Two-thirds (66%) of Brits have used contactless cards to make a payment since they were introduced in 2017, according to Visa’s annual Digital Payments study.


The study of 2,000 consumers shows the UK is increasingly adopting the payment method, with a record 34% of card payments using contactless in June 2017.

Millennial shoppers (aged 18-35) have embraced contactless payments most enthusiastically, with over three quarters (76%) making a purchase with their contactless card – up 11% percent on 2016. Over 65s are more tentative when it comes to ‘tap to pay’, 55% of this group have done so, a slight increase on last year’s figure of 52%.

The sectors that have seen the greatest uptake of contactless usage are, in general, located on the high street – grocery stores and supermarkets see the highest level of contactless payments, followed by fast food restaurants.

London leads the UK in contactless usage with 78% of the city’s population having made a payment using a contactless debit or credit card, 12% above the national average. Outside of London, there is the most room for growth in the North West and South West regions of England, where 41% of consumers are yet to make a contactless purchase using their card.

This comfort in using contactless is driving adoption of new payment methods. For example, a quarter (26%) of the country has used a mobile device to pay contactlessly in a shop, rising to 36% among contactless card users.

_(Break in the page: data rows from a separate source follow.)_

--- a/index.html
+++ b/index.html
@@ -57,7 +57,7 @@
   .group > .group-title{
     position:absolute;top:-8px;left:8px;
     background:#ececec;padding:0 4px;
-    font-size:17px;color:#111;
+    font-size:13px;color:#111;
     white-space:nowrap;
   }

Kevin Jenkins, managing director for Visa UK & Ireland, says: “The introduction of contactless cards in the UK ten years ago was a watershed moment for consumers. Whether buying lunch, commuting without having to top-up, queuing at bars and festivals, or donating to charity, Brits have come to expect a painless payment experience.

“Yet there’s still room for the uptake of contactless to grow, particularly outside London and the South East. Our study shows the appetite for adopting new payment methods is greater than ever and with mobile devices opening up myriad new ways to pay, the next ten years looks set to see contactless payments become an ever greater part of our day to day lives.”